As all is going swimmingly, I edge nearer the personal. Pattinson was never a gusher about his private life, even before his Twilight co-star Kristen Stewart cheated on him, sparking global headlines. He’s dated singer FKA Twigs since 2014 and they are engaged. So is he more romantic than cynic?

‘Um, kind of… I like the idea that there are special things in the world. So I guess I am romantic in that way,’ he offers.

Are his unusual fashion choices (a ‘gorilla’ overcoat and reverse-zipped crop top) a diversionary tactic to distract press from his private life?

‘That would be a cunning parlay!’ he boggles, as I absorb his use of the word ‘parlay’. ‘That red carpet in Berlin [where he rocked the overcoat] was one of the more terrifying experiences I have had recently, just because I wanted to wear something different. When you live any sort of public life, it is impossible to know which way is right to do anything. The only thing I want to do is get the jobs I really want. And not to go crazy.’

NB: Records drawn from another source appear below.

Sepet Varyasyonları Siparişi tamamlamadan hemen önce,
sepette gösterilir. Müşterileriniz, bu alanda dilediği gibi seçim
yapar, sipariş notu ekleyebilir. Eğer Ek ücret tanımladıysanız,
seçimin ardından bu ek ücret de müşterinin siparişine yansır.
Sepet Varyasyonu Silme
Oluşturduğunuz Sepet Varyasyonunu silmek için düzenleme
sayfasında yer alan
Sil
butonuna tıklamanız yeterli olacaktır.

The Lost City Of Z is out March 24

Rob on... 

...starving himself for The Lost City Of Z

‘Charlie [Hunnam] was extremely militant so I couldn’t slip off my starvation diet – we were in the same hotel and he stayed in character all the time.

There was this chocolate brownie on the menu and I kept thinking: “When I finish I will eat that and it will be amazing.” I did, and it was one of the most horrible experiences because my body rejected it.’ 

...his loyal Twihard following

‘It is nice knowing there are people who are watching my progression and that they found you in one thing and stay with you. It’s sweet because my jobs are going to get weirder. This year I have tried to accelerate that road to weirdness.’ .

..his music

‘I don’t play that much any more, though I am doing music for a movie I’m in with the Zellner brothers called Damsel. I used to differentiate between music and acting but the more I don’t play music, the more I push that area of my brain into acting.I improvise like I would when I play music.’